#### [Обязательное задание A]
Процитируйте без изменений часть списка, которая открывается его первой строкой и закрывается строкой, содержащей «Xena: none -> 11:39», включая обе эти строки.

#### [Текст страницы]
****************************************

Гражданство и гражданское общество — страница 9 из 20

[75]. С точки зрения нашего исследования такие концепции неинтересны уже потому, что гражданство, идеалистически представленное ими всего лишь как должное, не нуждается в гражданском обществе в качестве условия и формы своей реализации. Поэтому такие морально-идеалистические концепции гражданства прекрасно обходятся без понятия гражданского общества[76].

Гораздо интереснее разобраться в том, почему теоретико-социологические концепции гражданства как статуса игнорируют гражданское общество. Для понимания этого целесообразно посмотреть на то, какие именно из приведенных выше составляющих теории Т. Х. Маршалла заимствуются и развиваются этими концепциями, а какие, напротив, затушевываются или вовсе исчезают из поля их зрения.

Помимо принятия исходного определения гражданства как статуса, социологические теории этого рода наследуют у Т. Х. Маршалла способ рассмотрения гражданства как отношения между государством и индивидами. И для этого есть основания. Серьезные историко-социологические исследования неоспоримо демонстрируют связь процессов формирования и развития современного государства, с одной стороны, и современной идеи и практики гражданства – с другой. Гражданство, пишет Р. Брубейкер, «является изобретением Французской революции. Формальное определение границ тех, кто считаются гражданами, установление гражданского равенства, включающего общие права и обязанности, институционализация политических прав, юридическая рационализация и идеологическая акцентировка различий между гражданами и иностранцами, артикуляция доктрины национального суверенитета и связи между гражданством и национальностью, замена прямыми отношениями между гражданами и государством опосредованных отношений, характерных для „старого режима“, – все это впервые на уровне национальной жизни принесла Революция»[77]. В том и дело, что современное государство в соответствии с логикой его централизации и «рационализации» является не просто организацией монополии на легальное насилие (аллюзия к М. Веберу), но и «членской организацией», т. е. организацией тех, кого оно конституирует в качестве своих граждан.

Действительно, только членство в организации, именуемой «государство», делает права реальностью. Не только в том очевидном смысле, что лишь такое членство соединяет права с той принудительной силой их соблюдения, без обеспеченности которой любые права в политическом отношении являются лишь пустым звуком. Не менее важно то, что членство в организации «государство» решает то, что можно назвать «квадратурой круга» гражданства, – создает определяющую его конкретную абстрактность.

****************************************

#### [Приведённый список]
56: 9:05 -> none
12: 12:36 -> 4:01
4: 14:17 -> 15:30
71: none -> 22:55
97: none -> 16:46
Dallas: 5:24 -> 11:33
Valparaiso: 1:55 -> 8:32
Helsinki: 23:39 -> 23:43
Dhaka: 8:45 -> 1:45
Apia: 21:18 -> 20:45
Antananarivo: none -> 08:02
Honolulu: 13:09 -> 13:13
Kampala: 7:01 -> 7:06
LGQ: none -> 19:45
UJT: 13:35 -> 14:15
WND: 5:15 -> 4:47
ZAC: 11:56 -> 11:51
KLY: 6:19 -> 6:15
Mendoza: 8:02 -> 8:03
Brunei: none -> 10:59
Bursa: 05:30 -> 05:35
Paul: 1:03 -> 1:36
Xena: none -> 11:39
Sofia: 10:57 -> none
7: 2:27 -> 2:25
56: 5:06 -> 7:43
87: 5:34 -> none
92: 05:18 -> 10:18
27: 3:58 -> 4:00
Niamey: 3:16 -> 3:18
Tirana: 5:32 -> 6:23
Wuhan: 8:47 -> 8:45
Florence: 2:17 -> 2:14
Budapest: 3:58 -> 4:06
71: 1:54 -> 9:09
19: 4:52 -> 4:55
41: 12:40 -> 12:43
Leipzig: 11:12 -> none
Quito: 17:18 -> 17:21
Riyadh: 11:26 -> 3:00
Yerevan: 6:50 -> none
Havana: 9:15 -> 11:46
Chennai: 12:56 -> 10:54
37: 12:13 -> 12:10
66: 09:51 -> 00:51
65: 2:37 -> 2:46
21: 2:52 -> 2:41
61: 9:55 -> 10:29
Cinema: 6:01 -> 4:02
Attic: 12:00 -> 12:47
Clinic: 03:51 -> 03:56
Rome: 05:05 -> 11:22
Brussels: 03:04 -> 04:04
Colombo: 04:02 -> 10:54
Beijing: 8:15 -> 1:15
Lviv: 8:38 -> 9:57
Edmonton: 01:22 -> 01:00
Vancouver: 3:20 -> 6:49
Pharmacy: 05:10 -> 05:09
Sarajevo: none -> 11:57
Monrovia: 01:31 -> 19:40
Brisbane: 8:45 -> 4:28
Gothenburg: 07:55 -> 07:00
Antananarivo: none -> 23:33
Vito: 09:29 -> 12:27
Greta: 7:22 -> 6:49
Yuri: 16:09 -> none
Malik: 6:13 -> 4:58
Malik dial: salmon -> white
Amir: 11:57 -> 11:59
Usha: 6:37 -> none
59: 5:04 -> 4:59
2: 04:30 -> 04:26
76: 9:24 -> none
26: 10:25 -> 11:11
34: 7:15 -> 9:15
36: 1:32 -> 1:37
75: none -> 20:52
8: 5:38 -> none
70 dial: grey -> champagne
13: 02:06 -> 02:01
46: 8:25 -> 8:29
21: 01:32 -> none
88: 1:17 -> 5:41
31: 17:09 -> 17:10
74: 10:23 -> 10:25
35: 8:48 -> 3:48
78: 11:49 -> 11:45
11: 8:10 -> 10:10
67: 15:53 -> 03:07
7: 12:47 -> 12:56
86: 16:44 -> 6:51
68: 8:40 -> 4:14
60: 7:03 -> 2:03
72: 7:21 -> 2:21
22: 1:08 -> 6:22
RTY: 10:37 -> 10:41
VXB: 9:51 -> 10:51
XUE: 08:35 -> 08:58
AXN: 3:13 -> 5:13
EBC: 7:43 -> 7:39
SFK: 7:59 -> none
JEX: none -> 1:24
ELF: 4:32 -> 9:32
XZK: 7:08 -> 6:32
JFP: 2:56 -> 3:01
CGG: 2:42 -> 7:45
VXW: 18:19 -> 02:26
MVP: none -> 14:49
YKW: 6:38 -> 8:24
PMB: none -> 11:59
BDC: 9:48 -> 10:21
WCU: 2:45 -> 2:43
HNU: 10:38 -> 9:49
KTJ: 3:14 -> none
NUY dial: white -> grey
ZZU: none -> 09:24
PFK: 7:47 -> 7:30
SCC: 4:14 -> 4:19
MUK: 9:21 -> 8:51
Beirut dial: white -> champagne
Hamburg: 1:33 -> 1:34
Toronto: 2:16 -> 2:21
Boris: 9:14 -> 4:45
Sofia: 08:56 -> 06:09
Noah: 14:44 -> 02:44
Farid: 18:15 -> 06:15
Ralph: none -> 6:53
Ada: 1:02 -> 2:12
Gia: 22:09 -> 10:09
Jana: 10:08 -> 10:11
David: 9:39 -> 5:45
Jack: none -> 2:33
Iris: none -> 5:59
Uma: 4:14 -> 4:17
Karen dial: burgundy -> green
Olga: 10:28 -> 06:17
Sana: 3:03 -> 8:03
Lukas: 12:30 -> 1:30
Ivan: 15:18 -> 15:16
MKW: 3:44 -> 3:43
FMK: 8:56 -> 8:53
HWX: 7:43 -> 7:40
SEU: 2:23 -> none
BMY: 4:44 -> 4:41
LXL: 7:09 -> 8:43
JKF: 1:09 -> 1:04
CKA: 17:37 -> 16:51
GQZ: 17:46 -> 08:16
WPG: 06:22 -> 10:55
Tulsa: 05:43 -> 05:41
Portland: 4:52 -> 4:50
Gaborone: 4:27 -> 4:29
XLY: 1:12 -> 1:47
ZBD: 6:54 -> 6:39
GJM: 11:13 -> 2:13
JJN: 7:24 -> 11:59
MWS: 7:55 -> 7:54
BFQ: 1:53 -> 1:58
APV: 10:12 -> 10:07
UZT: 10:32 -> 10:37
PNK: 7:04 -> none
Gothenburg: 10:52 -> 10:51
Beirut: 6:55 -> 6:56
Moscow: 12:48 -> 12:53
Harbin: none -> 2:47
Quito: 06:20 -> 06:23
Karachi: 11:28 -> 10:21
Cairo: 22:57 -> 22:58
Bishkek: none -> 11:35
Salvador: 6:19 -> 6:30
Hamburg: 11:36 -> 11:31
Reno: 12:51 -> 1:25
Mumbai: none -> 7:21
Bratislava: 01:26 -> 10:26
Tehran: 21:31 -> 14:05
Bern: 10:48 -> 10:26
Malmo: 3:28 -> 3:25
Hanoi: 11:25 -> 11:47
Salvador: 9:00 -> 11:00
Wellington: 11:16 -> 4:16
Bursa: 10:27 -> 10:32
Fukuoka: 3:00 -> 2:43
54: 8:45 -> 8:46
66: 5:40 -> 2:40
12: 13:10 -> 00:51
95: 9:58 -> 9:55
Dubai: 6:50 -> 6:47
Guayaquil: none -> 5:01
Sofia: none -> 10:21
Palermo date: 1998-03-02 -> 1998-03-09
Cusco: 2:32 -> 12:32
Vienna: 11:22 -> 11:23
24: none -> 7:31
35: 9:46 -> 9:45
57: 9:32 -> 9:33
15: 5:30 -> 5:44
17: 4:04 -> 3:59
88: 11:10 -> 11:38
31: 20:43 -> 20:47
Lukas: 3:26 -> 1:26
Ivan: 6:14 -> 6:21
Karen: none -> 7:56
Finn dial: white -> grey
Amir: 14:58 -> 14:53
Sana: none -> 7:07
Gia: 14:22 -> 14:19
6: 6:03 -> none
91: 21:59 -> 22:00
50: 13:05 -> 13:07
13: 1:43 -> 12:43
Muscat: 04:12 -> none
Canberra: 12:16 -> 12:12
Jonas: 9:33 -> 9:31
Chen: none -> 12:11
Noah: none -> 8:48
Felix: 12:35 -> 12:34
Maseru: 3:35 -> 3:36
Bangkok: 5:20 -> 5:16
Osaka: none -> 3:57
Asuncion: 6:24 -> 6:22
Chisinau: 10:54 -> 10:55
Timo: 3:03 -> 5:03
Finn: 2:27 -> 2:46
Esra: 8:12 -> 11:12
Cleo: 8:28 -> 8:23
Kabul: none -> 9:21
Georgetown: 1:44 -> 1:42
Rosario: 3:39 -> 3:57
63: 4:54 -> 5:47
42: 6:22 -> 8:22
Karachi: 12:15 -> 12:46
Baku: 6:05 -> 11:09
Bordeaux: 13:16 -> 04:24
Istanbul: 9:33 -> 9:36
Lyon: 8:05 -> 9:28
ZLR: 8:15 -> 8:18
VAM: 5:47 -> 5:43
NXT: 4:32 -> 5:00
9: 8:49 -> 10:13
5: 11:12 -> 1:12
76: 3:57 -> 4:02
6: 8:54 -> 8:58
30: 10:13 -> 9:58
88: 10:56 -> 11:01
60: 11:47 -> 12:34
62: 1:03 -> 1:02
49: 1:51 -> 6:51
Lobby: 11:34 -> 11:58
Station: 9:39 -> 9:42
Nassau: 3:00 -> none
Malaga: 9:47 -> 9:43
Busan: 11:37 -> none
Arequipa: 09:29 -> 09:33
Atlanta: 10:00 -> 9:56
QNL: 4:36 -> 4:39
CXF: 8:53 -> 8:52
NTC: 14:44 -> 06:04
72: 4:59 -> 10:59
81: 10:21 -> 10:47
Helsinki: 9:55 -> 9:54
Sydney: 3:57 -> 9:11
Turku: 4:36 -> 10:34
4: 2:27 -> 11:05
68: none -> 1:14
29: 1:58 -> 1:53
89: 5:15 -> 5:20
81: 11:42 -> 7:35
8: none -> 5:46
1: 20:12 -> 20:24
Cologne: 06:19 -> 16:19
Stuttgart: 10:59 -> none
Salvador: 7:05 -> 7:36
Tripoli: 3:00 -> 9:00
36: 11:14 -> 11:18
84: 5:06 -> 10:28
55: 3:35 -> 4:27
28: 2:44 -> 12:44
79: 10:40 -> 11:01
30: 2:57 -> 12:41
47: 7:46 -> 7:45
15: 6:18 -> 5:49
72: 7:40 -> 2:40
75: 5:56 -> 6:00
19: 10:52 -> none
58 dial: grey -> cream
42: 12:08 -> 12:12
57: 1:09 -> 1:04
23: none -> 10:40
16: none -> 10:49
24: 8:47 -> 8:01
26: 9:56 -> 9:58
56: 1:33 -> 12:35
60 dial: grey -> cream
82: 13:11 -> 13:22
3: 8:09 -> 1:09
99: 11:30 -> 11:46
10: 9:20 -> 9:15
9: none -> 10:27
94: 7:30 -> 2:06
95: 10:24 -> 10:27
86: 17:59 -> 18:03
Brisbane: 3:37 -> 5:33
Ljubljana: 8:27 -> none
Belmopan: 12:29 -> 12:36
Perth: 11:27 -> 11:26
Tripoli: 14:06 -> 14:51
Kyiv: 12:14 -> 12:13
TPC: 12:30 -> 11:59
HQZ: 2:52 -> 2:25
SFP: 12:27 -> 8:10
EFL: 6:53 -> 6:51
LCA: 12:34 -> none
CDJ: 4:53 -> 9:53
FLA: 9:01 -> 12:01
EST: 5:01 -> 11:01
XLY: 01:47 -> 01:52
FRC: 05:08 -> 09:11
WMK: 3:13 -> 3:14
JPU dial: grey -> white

****************************************

#### [Обязательное задание B]
Согласуются ли с текстом о гражданстве утверждения (i), (ii) и (iii)? Для каждого ответьте «да» или «нет» и точно процитируйте решающие слова текста.

(i) Р. Брубейкер называет гражданство изобретением Французской революции.
(ii) Морально-идеалистические концепции гражданства не могут обойтись без понятия гражданского общества.
(iii) Современное государство представляет собой лишь организацию монополии на легальное насилие.

#### [Письменный ответ A]
56: 9:05 -> none
12: 12:36 -> 4:01
4: 14:17 -> 15:30
71: none -> 22:55
97: none -> 16:46
Dallas: 5:24 -> 11:33
Valparaiso: 1:55 -> 8:32
Helsinki: 23:39 -> 23:43
Dhaka: 8:45 -> 1:45
Apia: 21:18 -> 20:45
Antananarivo: none -> 08:02
Honolulu: 13:09 -> 13:13
Kampala: 7:01 -> 7:06
LGQ: none -> 19:45
UJT: 13:35 -> 14:15
WND: 5:15 -> 4:47
ZAC: 11:56 -> 11:51
KLY: 6:19 -> 6:15
Mendoza: 8:02 -> 8:03
Brunei: none -> 10:59
Bursa: 05:30 -> 05:35
Paul: 1:03 -> 1:36
Xena: none -> 11:39

#### [Письменный ответ B]
(i) Да: «является изобретением Французской революции».
(ii) Нет: «прекрасно обходятся без понятия гражданского общества».
(iii) Нет: «не просто организацией монополии на легальное насилие».